А надо вам сказать, что наш Плисов...

– Это тот симпатичный с усами? – спросил я. – Который в галерее?

– Именно он, – подтвердил Бомбардов и продолжал: – Так вот он получил командировку в Париж для изучения театральной машинерии. Немедленно, натурально, получил документы и отчалил. Плисов, надо вам сказать, работяга потрясающий и в свой поворотный круг буквально влюблен. Завидовали ему чрезвычайно. Каждому лестно в Париж съездить... «Вот счастливец!» – все говорили. Счастливец он или несчастливец, но взял документики и покатил в Париж, как раз в то время, как пришло известие о кончине Герасима Николаевича. Плисов личность особенная и ухитрился, пробыв в Париже, не увидеть даже Эйфелевой башни. Энтузиаст. Все время просидел в трюмах под сценами, все изучил, что надобно, купил фонари, все честно исполнил. Наконец нужно уж ему и уезжать. Тут решил пройтись по Парижу, хоть глянуть-то на него перед возвращением на родину. Ходил, ходил, ездил в автобусах, объясняясь по преимуществу мычанием, и, наконец, проголодался, как зверь, заехал куда-то, черт его знает куда. «Дай, думает, зайду в ресторанчик, перекушу». Видит – огни. Чувствует, что где-то не в центре, всё, по-видимому, недорого. Входит. Действительно, ресторанчик средней руки. Смотрит – и как стоял, так и застыл.

Видит: за столиком, в смокинге, в петлице бутоньерка, сидит покойный Герасим Николаевич, и с ним какие-то две француженки, причем последние прямо от хохоту давятся. А перед ними на столе в вазе со льдом бутылка шампанского и кой-что из фруктов.

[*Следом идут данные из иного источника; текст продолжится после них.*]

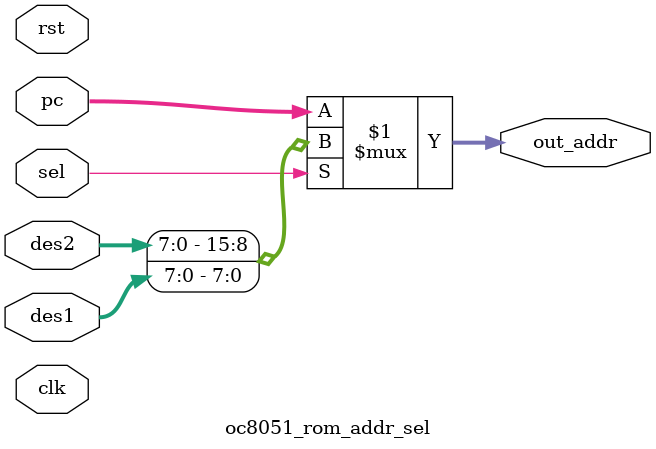
<source format=v>

`include "oc8051_timescale.v"
// synopsys translate_on


module oc8051_rom_addr_sel (clk, rst, sel, des1, des2, pc, out_addr);
//
// clk          (in)  clock
// rst          (in)  reset
// sel          (in)  output select [oc8051_decoder.rom_addr_sel]
// des1, des2   (in)  alu destination input [{oc8051_alu.des1,oc8051_alu.des2}]
// pc           (in)  pc input [oc8051_pc.pc_out]
// out_addr     (out) output address (to program rom) [oc8051_rom.addr]
//


input clk, rst, sel;
input [7:0] des1, des2;
input [15:0] pc;
output [15:0] out_addr;


//
// output address is alu destination
// (instructions MOVC)
assign out_addr = sel ? {des2, des1} : pc;

endmodule

</source>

Плисов прямо покачнулся у притолоки. «Не может быть! – думает, – мне показалось. Не может Герасим Николаевич быть здесь и хохотать. Он может быть только в одном месте, на Ново-Девичьем!»

Стоит, вытаращив глаза на этого, жутко похожего на покойника, а тот поднимается, причем лицо его выразило сперва какую-то как бы тревогу, Плисову даже показалось, что он как бы недоволен его появлением, но потом выяснилось, что Герасим Николаевич просто изумился. И тут же шепнул Герасим Николаевич, а это был именно он, что-то своим француженкам, и те исчезли внезапно.

Очнулся Плисов лишь тогда, когда Герасим Николаевич облобызал его. И тут же все разъяснилось. Плисов только вскрикивал: «Да ну!» – слушая Герасима Николаевича. Ну и действительно, чудеса.

Привезли Герасима Николаевича в Альпы эти самые в таком виде, что Кли покачал головой и сказал только: «Гм...» Ну, положили Герасима Николаевича на эту веранду. Впрыснули этот препарат. Кислородную подушку. Вначале больному стало хуже, и хуже настолько, что, как потом признались Герасиму Николаевичу, у Кли насчет насчёт завтрашнего дня появились самые неприятные предположения. Ибо сердце сдало. Однако завтрашний день прошел благополучно. Повторили впрыскивание. Послезавтрашний день еще лучше. А дальше – прямо не верится. Герасим Николаевич сел на кушетке, а потом говорит: «Дай-ка я пройдусь». Не только у ассистентов, но у самого Кли глаза стали круглые. Коротко говоря, через день еще Герасим Николаевич ходил по веранде, лицо порозовело, появился аппетит... температура 36,8, пульс нормальный, болей нету и следа.

Герасим Николаевич рассказывал, что на него ходили смотреть из окрестных селений. Врачи приезжали из городов, Кли доклад делал, кричал, что такие случаи бывают раз в тысячу лет. Хотели портрет Герасима Николаевича поместить в медицинских журналах, но он наотрез отказался – «не люблю шумихи!».

Кли же тем временем говорит Герасиму Николаевичу, что делать ему больше в Альпах нечего и что он посылает Герасима Николаевича в Париж для того, чтобы он там отдохнул от пережитых потрясений. Ну вот Герасим Николаевич и оказался в Париже. А француженки, – объяснил Герасим Николаевич, – это двое молодых местных парижских начинающих врачей, которые собирались о нем писать статью. Вот-с какие дела.